By: Paul Palumbo
In what can only be described as the second most baffling legal case in the history of the judicial system, a man claiming to be possessed by the spirit of Jack the Rapper has filed a lawsuit against several prominent historians for libel. Jack claims that at no point did he brutally murder anybody, and the letters sent to the police were wildly misinterpreted when they were examined decades later.

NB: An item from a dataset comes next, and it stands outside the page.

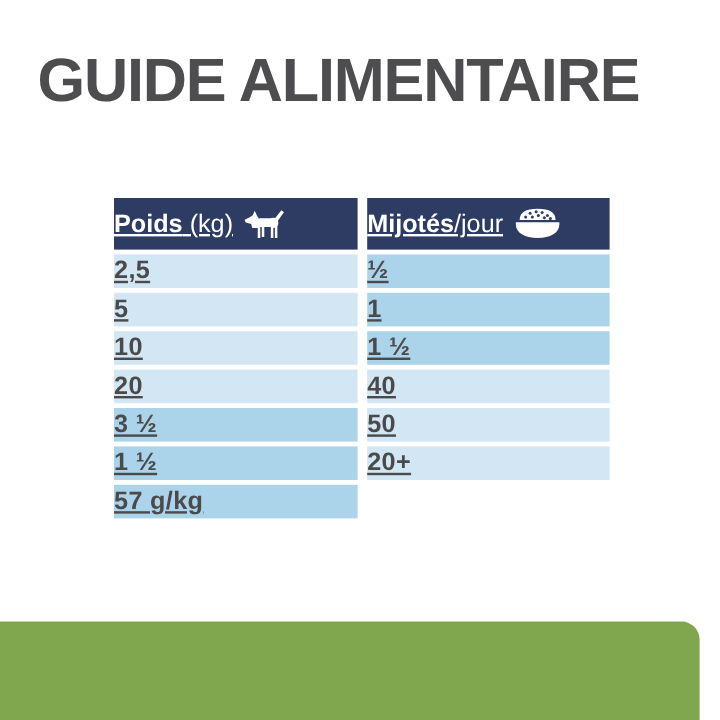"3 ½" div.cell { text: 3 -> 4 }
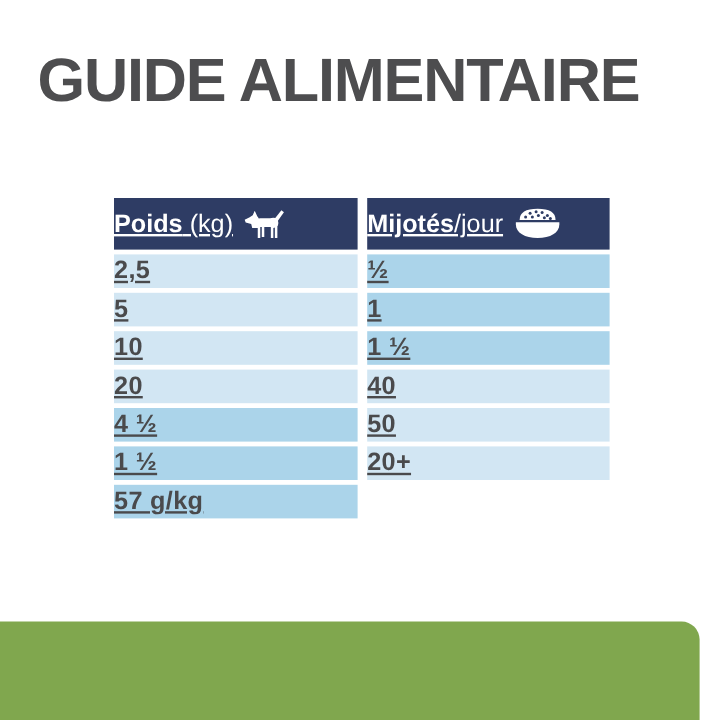"57 g/kg" div.cell { text: 57 -> 35 }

“I thought of some new lyrics, but I wasn’t really sure if they sounded good,” said Jack the [to be determined]. “So I sent them to the police, because they seemed nice and I knew for a fact the commissioner was a lover of the craft. ‘The next job I do I shall clip the lady’s ears off and send them to the police officers just for jolly…?’ That was a metaphor for how nobody listens! I was going to be the next William Knyvett, but those historians have completely twisted my words!”
The historians, led by Alfonse Derdric, claim that to accept this suit into court would be absolutely ludicrous.
“Mr. The Ripper is simply trying to fix the reputation created by his ghastly actions after a century of notoriety,” alleged Derdric by writing it down on a piece of paper and charging us $150 to read it. “This is no different from when the ghost of John Wilkes Booth claimed his assassination of Lincoln was a ‘staged performance gone horribly awry,’ or when an Ouija board contacting Gilles de Rais asserted ‘a deathbed confession cannot be considered proof that I killed over 600 peasant children.’
We asked who Gilles de Rais was, but Derdric only scoffed at us and muttered “typical,” under his breath.
Despite Derdric’s opposition, the two are scheduled to appear in court next week to determine the guilt of Jack the Rapper/Ripper, and by extension the guilt of the historians for libel. Should an unexpected verdict be reached, a new wave of altered history books are sure to send tears down penniless students’ cheeks.